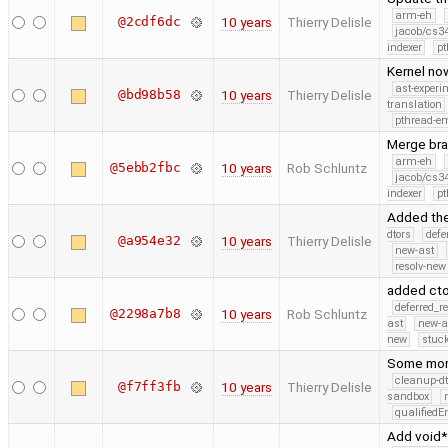
arm-eh
@2cdf6dc
10 years
Thierry Delisle
jacob/cs34
indexer
pt
Kernel now
ast-experi
@bd98b58
10 years
Thierry Delisle
translation
pthread-e
Merge bra
arm-eh
@5ebb2fbc
10 years
Rob Schluntz
jacob/cs34
indexer
pt
Added the
dtors
defe
@a954e32
10 years
Thierry Delisle
new-ast
resolv-new
added cto
deferred_r
@2298a7b8
10 years
Rob Schluntz
ast
new-a
new
stuck
Some more
cleanup-dt
@f7ff3fb
10 years
Thierry Delisle
sandbox
qualified
Add void*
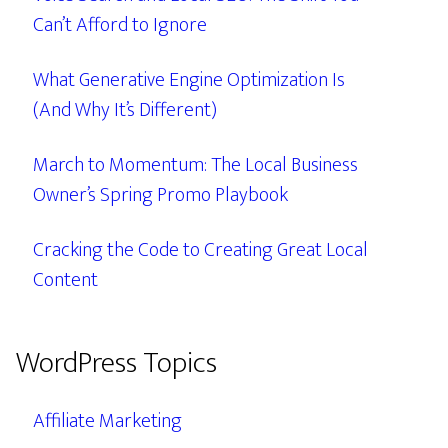
Can’t Afford to Ignore
What Generative Engine Optimization Is
(And Why It’s Different)
March to Momentum: The Local Business
Owner’s Spring Promo Playbook
Cracking the Code to Creating Great Local
Content
WordPress Topics
Affiliate Marketing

== == ==

Reproduce every line of text in the listing above word for word and in the same order. Leave the pictures out.

arm-eh
@2cdf6dc
10 years
Thierry Delisle
jacob/cs34
indexer
pt
Kernel now
ast-experi
@bd98b58
10 years
Thierry Delisle
translation
pthread-e
Merge bra
arm-eh
@5ebb2fbc
10 years
Rob Schluntz
jacob/cs34
indexer
pt
Added the
dtors
defe
@a954e32
10 years
Thierry Delisle
new-ast
resolv-new
added cto
deferred_r
@2298a7b8
10 years
Rob Schluntz
ast
new-a
new
stuck
Some more
cleanup-dt
@f7ff3fb
10 years
Thierry Delisle
sandbox
qualified
Add void*
Can’t Afford to Ignore
What Generative Engine Optimization Is
(And Why It’s Different)
March to Momentum: The Local Business
Owner’s Spring Promo Playbook
Cracking the Code to Creating Great Local
Content
WordPress Topics
Affiliate Marketing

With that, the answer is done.